To me that seems like the key difference. If all but face-to-face communications are electronic, and no electronic communications can be strongly encrypted, then the private sphere is greatly reduced and many things once considered private become public.

But on the other side of things, with strong crypto many things once considered public would become private.

There doesn't seem to be an easy way around this choice.

1 comments

Hold on. With status quo electronic communications in the 80s and most of the 90s, the government retained instant access to communications for investigative purposes, and no serious objections were raised --- just as nobody objects to the idea that the police, searching your house with a warrant, get instant access to letters you've left on your desk.

Instantaneity can't be the fulcrum of this debate, because it's been the norm since the beginning of English common law.

There has to be some other principle at stake that can argue against decryption backdoors.
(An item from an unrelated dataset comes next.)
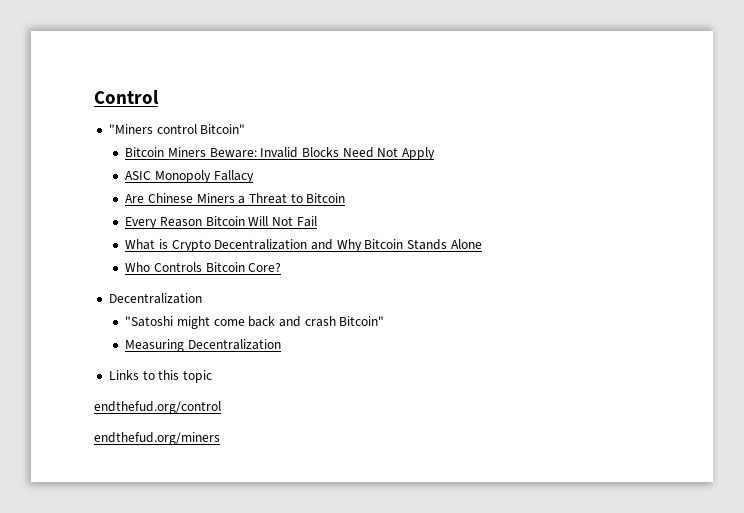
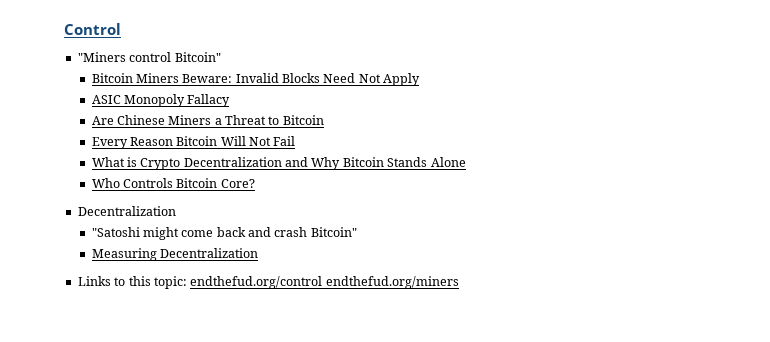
[182,370,212,383] topic // -> [153,276,187,289] topic:
(221, 407) // -> (323, 282) none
And I think there are such principles! But I think it's important that they be articulated carefully.

Yes, in previous decades the government could access electronic communications under the third party doctrine[1] that says the fourth amendment only applied to "papers" held by the individual / in their home, not to communications voluntarily placed in the hands of a third party. On the other hand, far less of people's lives was conducted online. I expect that's why no real objections were raised.

Because much intimate communication has moved from in-person/on-telephone/other-instantaneous communications to asynchronous platforms hosted by third parties, in effect much that was "private" is now effectively "public". What once required a warrant now does not. Many things previously subject to protections against unreasonable searches are no longer so protected.